So, with great trepidation I unleashed just a tiny little portion of CS4 on my primary production workstation a few weeks ago: Flash CS4 and Dreamweaver CS4. I foolishly decided to work on what was supposed to be a dead-simple mini project (with a mini deadline) using Flash CS4. Sort of a “trial by fire”. Well, I got burnt. Badly.
Turned-on by the new Timeline / Motion Tweening model (they finally listened and brought back the AfterEffects-style animation model from LiveMotion – remember LiveMotion?) I jumped into a very simple project: I was going to do a little “slideshow” of images that would simply fade in, grow a little on the screen and then fade out. Sounds dead simple, right? And in CS3 it would have been a snap. Turns out that it IS a snap in CS4, it just took me over two weeks to figure it out, with Jen DeHaan of Adobe’s patient help. Sounds like the cats on the Adobe Flash team made some pretty funky decisions regarding the new timeline. Let me walk you through what I’ve learned.
Or you can just follow the threads on the Adobe Forums here and here.
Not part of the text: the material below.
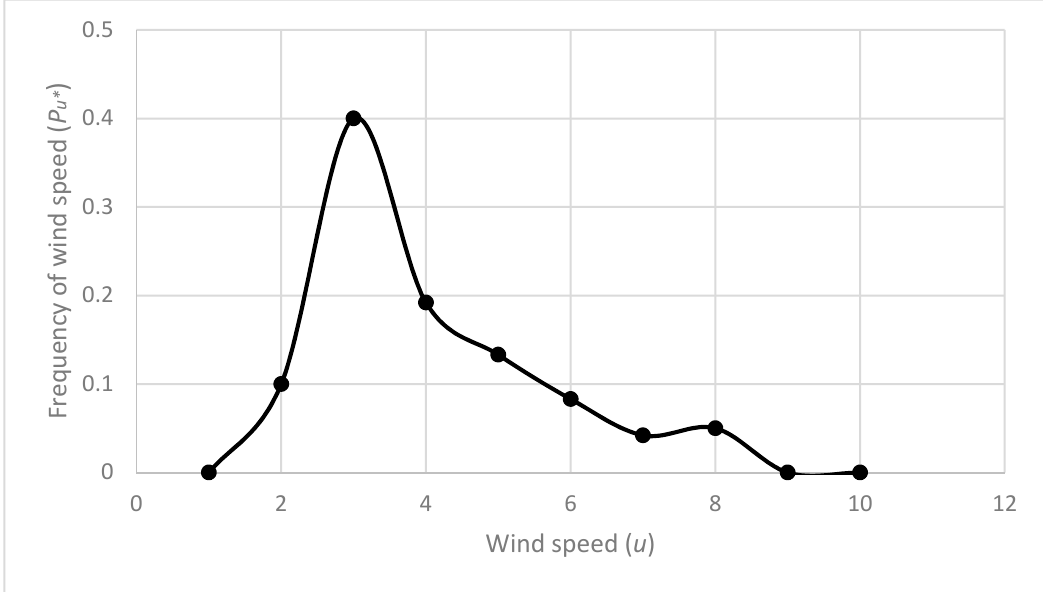
Figure 4. The probability distribution of the wind speed (u) measured at the headquarters of JER [38]. For each treatment, 500 evenly distributed transect lines were created to measure plant height, bare soil gap size, and vegetation cover in the upwind area of each treatment by using the same method in Section 3.3.1 on the classification map and vegetation layer. The measurement of plant height and bare soil gap size constructed P d and the measurement of vegetation cover is C in the previous equations. The code of the WEMO model was written in Python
In a nutshell the problem is this: by default, the behaviour of the new motion tween in Flash CS4 is that it takes over the entire layer that it is on. As much as the Adobe guys claim that this is “object-level” motion tween, it still completely consumes the layer it’s on in the timeline. What’s worse, by default, it’s actually very hard to mix two different movieClip or Graphic symbol animations on the same layer of the timeline. What occurs is that if you have one symbol with a Motion Tween attached to it in a layer, and then on some later frame in that same layer you try to add a Motion Tween to a different symbol, that symbol gets hijacked and actually physically becomes the earlier symbol. That’s right. You drag a symbol onto a layer that already has a Motion Tweened symbol on it, and as soon as you add Motion Tween to the new symbol – BAM! it becomes the other symbol. In fact, even if you look at that symbol in the Library, it’s been changed!